IPCC Fourth Assessment Report: Climate Change 2007
Climate Change 2007: Working Group II: Impacts, Adaptation and Vulnerability

15.3.4 Projected changes on land


Although seasonal snow cover on land is highly variable, it has important effects on the substrate and on local climate, primarily through its insulating properties and high albedo. In Eurasia, and to a lesser extent North America, there has been a persistent 5-6 day/decade increase in the duration of snow-free conditions over the past three decades (Dye, 2002). The reduction of snow residence time occurs primarily in spring. Projections from different climate models generally agree that these changes will continue. Likely impacts include increases in near-surface ground temperature, changes in the timing of spring melt-water pulses, and enhanced transportation and agricultural opportunities (Anisimov et al., 2005a). The projected warming also implies a continuation of recent trends toward later freeze-up and earlier break-up of river and lake ice (Walsh et al., 2005).
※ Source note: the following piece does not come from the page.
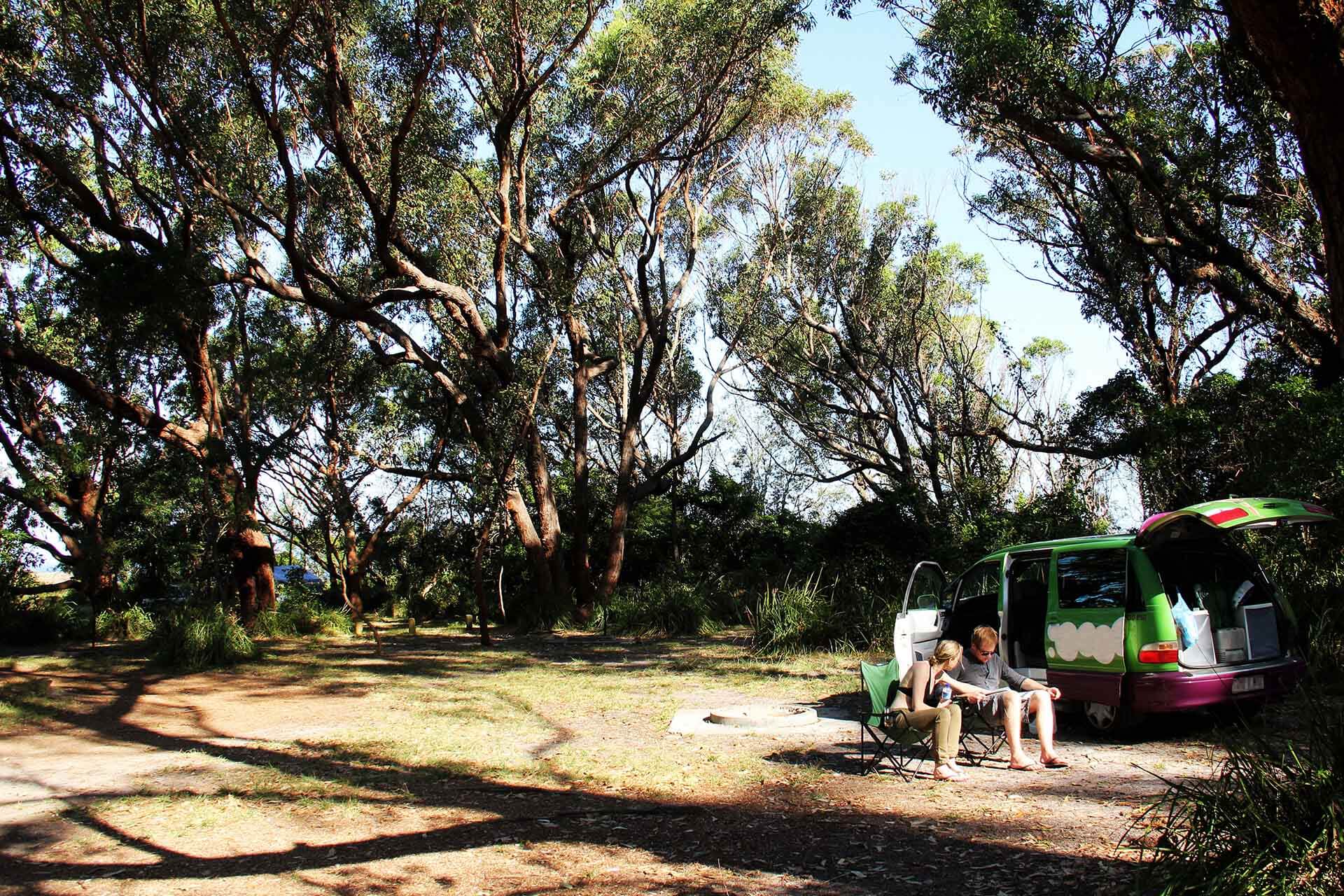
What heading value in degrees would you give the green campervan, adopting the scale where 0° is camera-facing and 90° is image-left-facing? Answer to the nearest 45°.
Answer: approximately 135°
Projections of change agree that the retreat of glaciers will continue across Arctic glaciers, with a consequent impact on global sea level (Meehl et al., 2007). Recent changes in the Greenland ice sheet have, however, been complex. The colder interior has thickened, most probably as a result of recently high precipitation rates, while the coastal zone has been thinning. Thus some studies suggest that overall the ice sheet is growing in thickness (Krabill et al., 2000; Johannessen et al., 2005). However, there is a growing body of evidence for accelerating coastal thinning, a response to recent increases in summer melt (Abdalati and Steffen, 2001), and acceleration of many coastal glaciers (Krabill et al., 2004; Howat et al., 2005; Ekstrom et al., 2006; Luckman et al., 2006; Rignot and Kanagaratnam, 2006) suggest that thinning is now dominating the mass balance of the entire ice sheet.

Warming, thawing and decrease in areal extent of terrain underlain by permafrost are expected in response to climatic change in the 21st century (Sazonova et al., 2004; Euskirchen et al., 2006; Lemke et al., 2007). Results from models forced with a range of IPCC climate scenarios indicate that by the mid-21st century the permafrost area in the Northern Hemisphere is likely to decrease by 20 to 35%, largely due to the thawing of permafrost in the southern portions of the sporadic and discontinuous zones, but also due to increasing patchiness in areas that currently have continuous permafrost (Anisimov and Belolutskaia, 2004). Projected changes in the depth of seasonal thawing (base of the active layer) are uniform neither in space nor in time. In the next three decades, active layer depths are likely to be within 10 to 15% of their present values over most of the permafrost area; by the middle of the century, the depth of seasonal thawing may increase on average by 15 to 25%, and by 50% and more in the northernmost locations; and by 2080, it is likely to increase by 30 to 50% and more over all permafrost areas (Anisimov and Belolutskaia, 2004; Instanes et al., 2005).


Current and projected changes in the Antarctic ice sheet are discussed in greater detail elsewhere (Lemke et al., 2007), and are only summarised here. Recent changes in volume of the Antarctic ice sheet are much better mapped and understood than they were in the TAR, but competing theories over the causes still limits confidence in prediction of the future changes. The ice sheet on the Antarctic Peninsula is probably alone in showing a clear response to contemporary climate change (see Section 15.6.3), while the larger West Antarctic and East Antarctic ice sheets are showing changes whose attribution to climate change are not clear, but cannot be ruled out. In West Antarctica, there is a suggestion that the dramatic recent thinning of the ice sheet throughout the Amundsen Sea sector is the result of recent ocean change (Payne et al., 2004; Shepherd et al., 2004), but as yet there are too few oceanographic measurements to confirm this interpretation. Indeed, there is evidence that deglaciation of some parts of West Antarctica, as a response to climate change at the end of the last glacial period, is not yet complete (Stone et al., 2003). There are still competing theories, but the now clear evidence of ice-sheet change, has reinvigorated debate about whether we should expect a deglaciation of part of the West Antarctic ice sheet on century to millennial timescales (Vaughan, 2007). Studies based on satellite observations do not provide unequivocal evidence concerning the mass balance of the East Antarctic ice sheet; some appear to indicate marginal thickening (Davis et al., 2005), while others indicate little change (Zwally et al., 2005; Velicogna and Wahr, 2006; Wingham et al., 2006).

Permafrost in ice-free areas, seasonal snow cover, and lake-ice do exist in Antarctica but in such small areas that they are only discussed in respect to particular impacts.